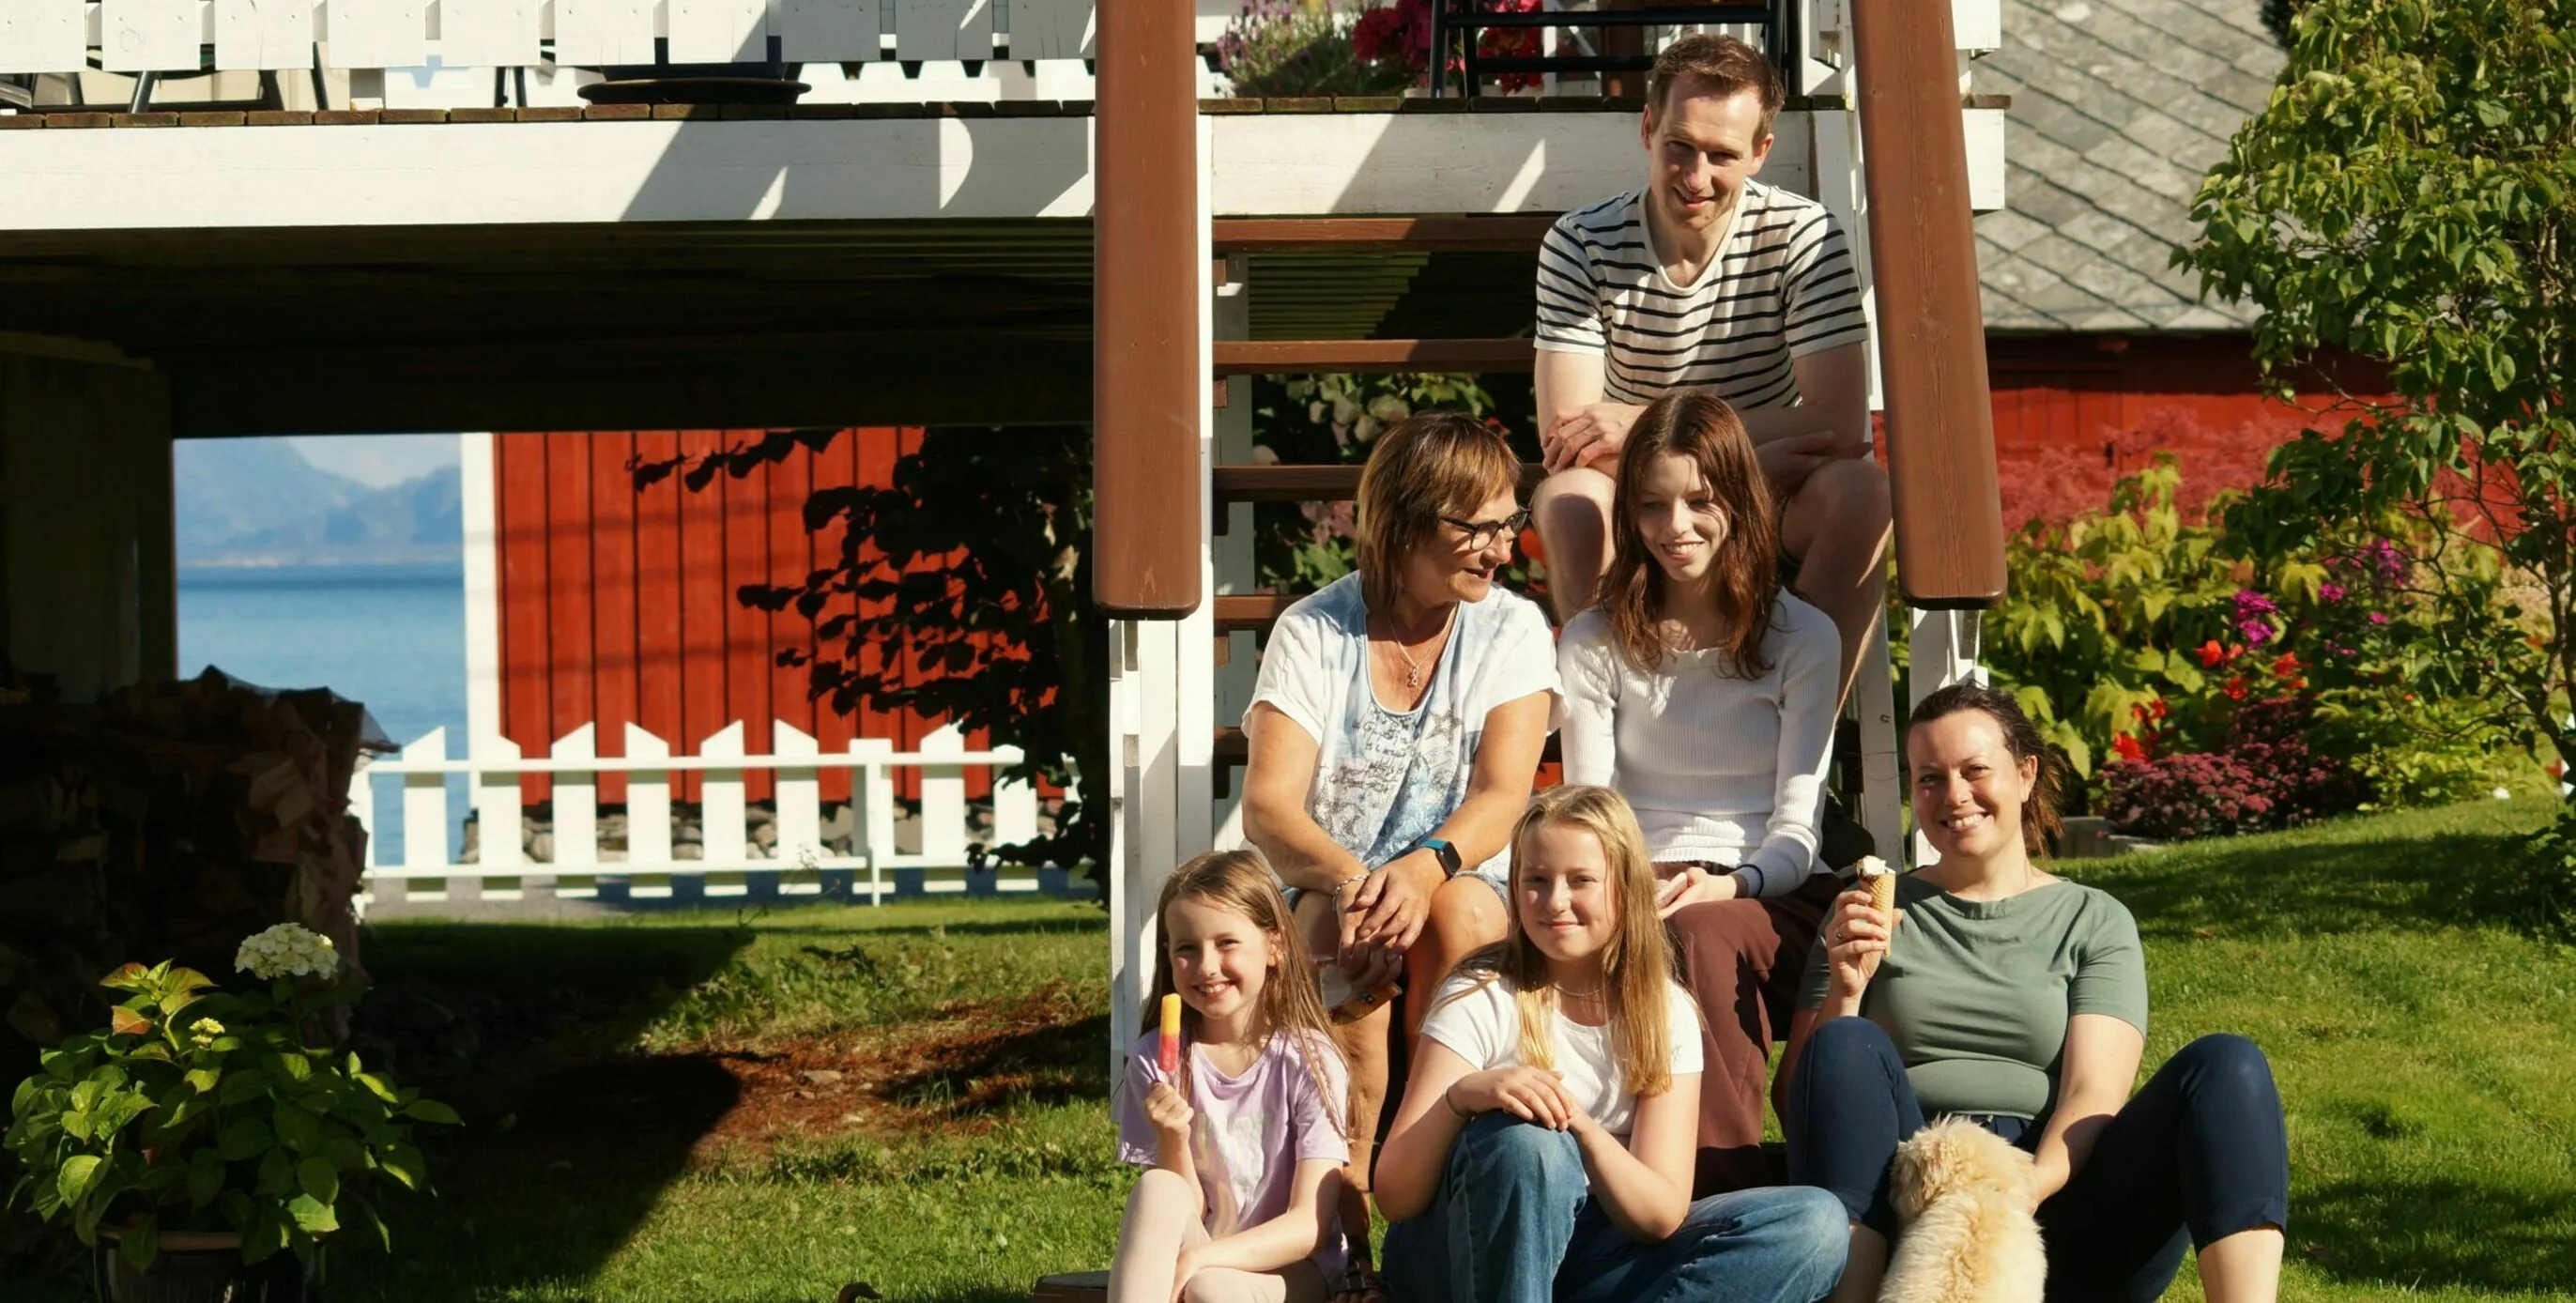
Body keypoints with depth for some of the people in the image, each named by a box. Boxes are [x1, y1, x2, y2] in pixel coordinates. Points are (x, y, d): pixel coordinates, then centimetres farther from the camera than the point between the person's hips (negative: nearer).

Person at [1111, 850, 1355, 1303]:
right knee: (1156, 1190, -30)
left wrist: (1203, 1257, -27)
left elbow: (1310, 1225, -13)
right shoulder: (1155, 1061, -2)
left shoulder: (1310, 1061, -9)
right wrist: (1174, 1143, -21)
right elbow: (1179, 1217, -1)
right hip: (1195, 1255, 3)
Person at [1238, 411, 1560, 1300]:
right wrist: (1349, 880, -35)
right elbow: (1268, 806, -12)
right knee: (1341, 922, -35)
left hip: (1470, 889, 1)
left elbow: (1503, 793, -12)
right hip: (1327, 887, -1)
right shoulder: (1312, 634, -1)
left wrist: (1426, 868, -35)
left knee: (1458, 911, -34)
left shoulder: (1512, 630, 2)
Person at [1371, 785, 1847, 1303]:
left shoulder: (1664, 1012, 0)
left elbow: (1661, 1216, -11)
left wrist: (1582, 1127, -30)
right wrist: (1460, 1097, -34)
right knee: (1523, 1141, -36)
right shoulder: (1481, 999, -8)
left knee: (1814, 1224, -18)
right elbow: (1394, 1197, -15)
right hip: (1464, 1258, -4)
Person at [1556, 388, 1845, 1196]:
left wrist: (1725, 886, -23)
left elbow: (1796, 828, 0)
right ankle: (1736, 1200, -44)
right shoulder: (1593, 645, 12)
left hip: (1773, 902, 0)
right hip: (1640, 901, 0)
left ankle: (1722, 1187, -43)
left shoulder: (1802, 638, 8)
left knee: (1699, 934, -37)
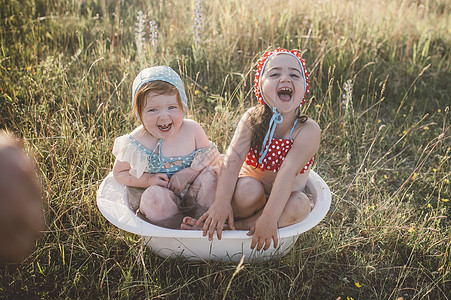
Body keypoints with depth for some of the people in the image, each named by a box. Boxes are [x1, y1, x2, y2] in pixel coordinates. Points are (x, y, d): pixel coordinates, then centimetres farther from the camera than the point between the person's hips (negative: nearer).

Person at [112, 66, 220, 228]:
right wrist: (148, 180, -17)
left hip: (192, 193, 2)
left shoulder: (192, 130, -12)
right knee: (153, 196, -33)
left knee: (211, 174, -22)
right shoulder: (136, 143, -14)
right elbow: (119, 173, 0)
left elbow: (210, 155, -2)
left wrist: (189, 173, -20)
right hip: (164, 202, -2)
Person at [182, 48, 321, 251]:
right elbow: (233, 159, -23)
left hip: (281, 200, 1)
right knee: (248, 188, -35)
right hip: (252, 197, 0)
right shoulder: (252, 119, -10)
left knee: (300, 205, -33)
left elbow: (287, 172, -29)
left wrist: (269, 217, -39)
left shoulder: (308, 130, -16)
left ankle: (240, 226, -20)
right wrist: (222, 201, -38)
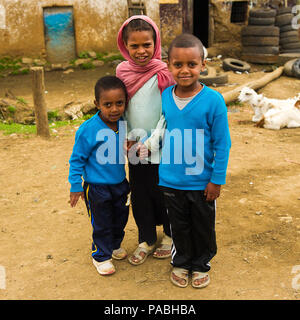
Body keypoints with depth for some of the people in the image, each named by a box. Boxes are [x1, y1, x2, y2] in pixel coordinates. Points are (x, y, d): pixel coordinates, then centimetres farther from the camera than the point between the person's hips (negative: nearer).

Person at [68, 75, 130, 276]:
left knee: (120, 218, 22)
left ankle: (115, 245, 47)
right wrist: (76, 186, -10)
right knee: (102, 223, 9)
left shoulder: (123, 124, -8)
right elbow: (77, 159, -13)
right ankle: (101, 255, 31)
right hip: (97, 187, -5)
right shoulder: (88, 130, -23)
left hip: (120, 183, 5)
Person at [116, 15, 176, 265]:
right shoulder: (122, 71, 1)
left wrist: (150, 140, -14)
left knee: (163, 194, 9)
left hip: (161, 150, -4)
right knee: (139, 195, 14)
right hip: (135, 150, 5)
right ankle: (146, 240, 32)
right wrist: (129, 136, -1)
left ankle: (170, 236, 33)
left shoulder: (163, 73, -13)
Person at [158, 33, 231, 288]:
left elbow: (222, 144, -11)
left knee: (203, 226, 17)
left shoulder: (213, 100, -16)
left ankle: (201, 264, 41)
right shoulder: (165, 97, -6)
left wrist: (217, 180, -9)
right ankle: (181, 262, 43)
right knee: (179, 226, 20)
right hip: (171, 180, 3)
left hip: (202, 181, -2)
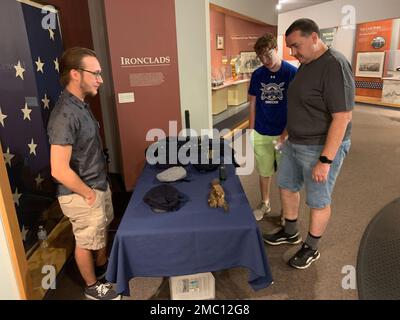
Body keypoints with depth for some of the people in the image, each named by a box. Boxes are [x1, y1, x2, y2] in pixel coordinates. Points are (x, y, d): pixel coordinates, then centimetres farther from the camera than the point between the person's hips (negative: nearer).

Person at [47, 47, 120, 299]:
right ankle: (93, 286, 37)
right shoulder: (65, 115, -28)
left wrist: (100, 187, 13)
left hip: (99, 185, 9)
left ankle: (102, 266, 51)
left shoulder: (81, 105, 2)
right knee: (86, 241, 14)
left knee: (102, 229, 27)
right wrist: (88, 193, -16)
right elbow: (59, 170, -30)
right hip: (82, 195, -9)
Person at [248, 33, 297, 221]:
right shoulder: (257, 75, 0)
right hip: (261, 134, 3)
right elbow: (253, 104, 7)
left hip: (284, 134, -2)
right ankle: (265, 204, 36)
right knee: (264, 172, 15)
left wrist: (285, 135, -15)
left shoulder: (292, 73, -10)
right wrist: (251, 132, 4)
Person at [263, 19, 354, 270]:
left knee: (318, 201, 8)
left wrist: (325, 161, -24)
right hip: (295, 143, 9)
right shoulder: (306, 64, 7)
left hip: (321, 148, -9)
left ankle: (311, 248, 29)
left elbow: (343, 117, -24)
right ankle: (291, 233, 40)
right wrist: (288, 134, 17)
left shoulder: (335, 66, -20)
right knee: (287, 187, 19)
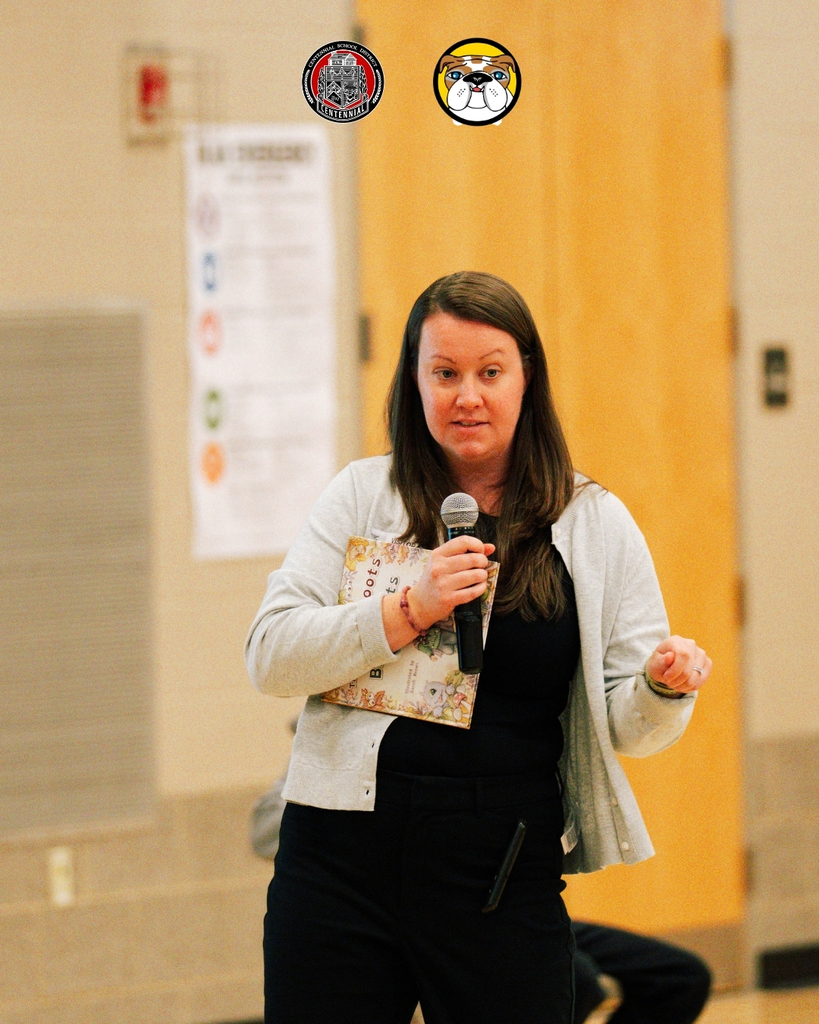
════════════════════
[About this task]
Nothing but the lines from the first line of the data through the line with "left hip: (1470, 889, 1)" belongs in the answer, copied exactly and without pictures.

[Output of the exercise]
Body keypoints with depth for some of the people in the image, each named by a box. Boxes are [x1, y1, x2, y2] in pixel coordinates. Points are (x, y, d): pixel coordinates, then centimetres farther from the camera than the point between the person's hips (negative: nearer).

Person at [1111, 850, 1355, 1303]:
right knee: (1156, 1190, -30)
left wrist: (1203, 1257, -27)
left elbow: (1310, 1225, -13)
right shoulder: (1155, 1061, -2)
left shoulder: (1310, 1061, -9)
right wrist: (1174, 1143, -21)
right elbow: (1179, 1217, -1)
right hip: (1195, 1255, 3)
Person at [1238, 411, 1560, 1300]:
right wrist: (1349, 880, -35)
right elbow: (1268, 806, -12)
right knee: (1341, 922, -35)
left hip: (1470, 889, 1)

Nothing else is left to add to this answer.